- **THE TASK**: What you return should be each line of the data containing the string "always".

══ SUPPLIED MATERIAL ══

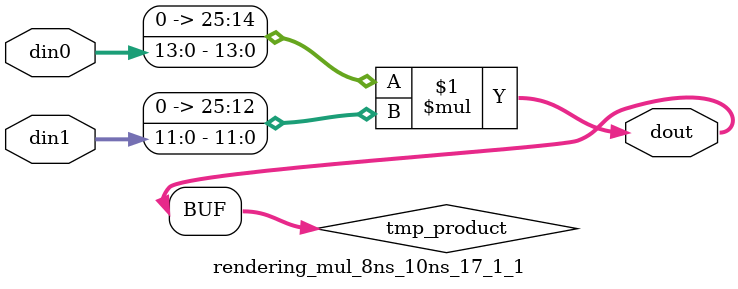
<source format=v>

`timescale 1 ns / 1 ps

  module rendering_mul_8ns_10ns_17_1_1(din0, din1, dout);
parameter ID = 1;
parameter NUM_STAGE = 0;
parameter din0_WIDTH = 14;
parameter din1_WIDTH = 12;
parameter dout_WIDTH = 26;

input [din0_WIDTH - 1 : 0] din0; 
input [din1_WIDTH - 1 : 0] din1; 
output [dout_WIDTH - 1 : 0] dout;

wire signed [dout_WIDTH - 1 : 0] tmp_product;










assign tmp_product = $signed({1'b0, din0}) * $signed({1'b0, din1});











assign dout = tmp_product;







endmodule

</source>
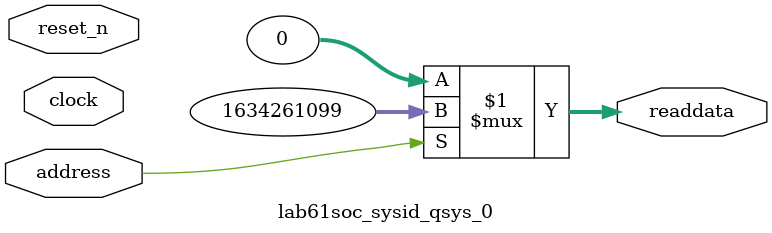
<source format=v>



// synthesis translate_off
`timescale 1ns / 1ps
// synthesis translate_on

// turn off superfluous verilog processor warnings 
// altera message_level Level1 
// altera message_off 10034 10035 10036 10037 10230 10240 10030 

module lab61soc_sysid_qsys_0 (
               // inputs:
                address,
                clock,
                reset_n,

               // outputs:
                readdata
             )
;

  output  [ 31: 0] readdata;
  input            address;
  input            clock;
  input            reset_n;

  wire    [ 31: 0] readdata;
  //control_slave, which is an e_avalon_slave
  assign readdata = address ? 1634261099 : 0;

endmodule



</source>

═══
══ SUPPLIED MATERIAL ══

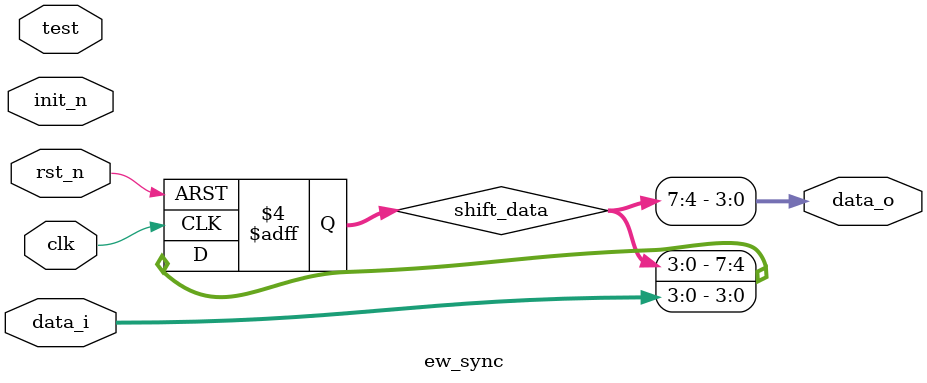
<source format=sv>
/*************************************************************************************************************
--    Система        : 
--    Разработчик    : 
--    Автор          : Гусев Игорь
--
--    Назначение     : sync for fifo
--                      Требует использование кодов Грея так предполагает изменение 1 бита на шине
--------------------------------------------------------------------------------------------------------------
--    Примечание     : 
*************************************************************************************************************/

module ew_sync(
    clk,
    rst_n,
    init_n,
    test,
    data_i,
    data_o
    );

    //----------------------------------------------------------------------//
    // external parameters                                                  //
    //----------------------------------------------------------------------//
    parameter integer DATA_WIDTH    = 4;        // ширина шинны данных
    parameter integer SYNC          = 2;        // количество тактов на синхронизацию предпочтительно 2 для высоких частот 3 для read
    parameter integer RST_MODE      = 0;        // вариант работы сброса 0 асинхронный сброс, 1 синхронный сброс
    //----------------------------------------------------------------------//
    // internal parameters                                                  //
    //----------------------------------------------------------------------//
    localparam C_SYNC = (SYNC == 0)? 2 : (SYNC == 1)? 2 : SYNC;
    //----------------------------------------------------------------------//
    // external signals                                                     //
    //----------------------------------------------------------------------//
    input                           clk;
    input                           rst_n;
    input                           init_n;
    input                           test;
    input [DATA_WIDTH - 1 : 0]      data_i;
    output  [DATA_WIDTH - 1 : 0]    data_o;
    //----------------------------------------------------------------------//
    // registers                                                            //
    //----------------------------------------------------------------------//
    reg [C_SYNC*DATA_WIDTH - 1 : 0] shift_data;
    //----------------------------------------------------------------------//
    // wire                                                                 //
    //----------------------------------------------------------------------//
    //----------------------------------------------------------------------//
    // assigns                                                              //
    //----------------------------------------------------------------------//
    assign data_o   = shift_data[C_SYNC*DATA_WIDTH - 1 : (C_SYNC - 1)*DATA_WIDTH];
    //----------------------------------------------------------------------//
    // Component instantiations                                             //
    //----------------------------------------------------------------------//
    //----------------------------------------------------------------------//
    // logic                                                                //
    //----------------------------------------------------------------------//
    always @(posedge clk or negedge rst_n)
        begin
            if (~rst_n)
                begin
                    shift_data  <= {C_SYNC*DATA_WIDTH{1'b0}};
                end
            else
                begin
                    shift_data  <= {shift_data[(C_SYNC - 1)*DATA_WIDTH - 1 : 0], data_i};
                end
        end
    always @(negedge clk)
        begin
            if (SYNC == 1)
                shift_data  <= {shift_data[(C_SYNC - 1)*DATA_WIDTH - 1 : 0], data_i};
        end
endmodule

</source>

═══
══ SUPPLIED MATERIAL ══

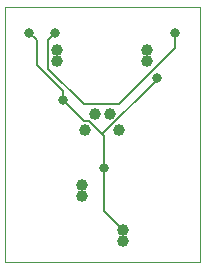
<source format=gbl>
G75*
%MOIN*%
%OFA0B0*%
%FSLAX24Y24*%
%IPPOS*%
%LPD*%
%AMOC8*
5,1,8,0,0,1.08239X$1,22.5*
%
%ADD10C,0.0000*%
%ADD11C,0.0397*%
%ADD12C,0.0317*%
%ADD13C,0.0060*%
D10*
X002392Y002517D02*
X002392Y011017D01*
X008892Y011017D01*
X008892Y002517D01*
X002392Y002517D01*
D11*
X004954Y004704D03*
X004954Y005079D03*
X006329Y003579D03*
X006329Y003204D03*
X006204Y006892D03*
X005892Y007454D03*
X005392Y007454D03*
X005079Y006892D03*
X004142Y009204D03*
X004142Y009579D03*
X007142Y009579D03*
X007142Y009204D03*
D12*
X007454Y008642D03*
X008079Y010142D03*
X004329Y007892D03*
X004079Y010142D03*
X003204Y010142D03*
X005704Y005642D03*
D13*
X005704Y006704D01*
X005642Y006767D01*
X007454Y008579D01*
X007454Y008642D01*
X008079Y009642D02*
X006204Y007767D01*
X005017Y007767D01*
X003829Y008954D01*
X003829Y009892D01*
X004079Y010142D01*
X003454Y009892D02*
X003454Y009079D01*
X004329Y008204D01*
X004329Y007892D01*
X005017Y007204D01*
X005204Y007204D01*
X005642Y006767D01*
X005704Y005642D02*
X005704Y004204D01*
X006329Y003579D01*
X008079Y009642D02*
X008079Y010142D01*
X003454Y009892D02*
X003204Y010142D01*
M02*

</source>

═══

- **EXERCISE OUTPUT**:
    always @(posedge clk or negedge rst_n)
    always @(negedge clk)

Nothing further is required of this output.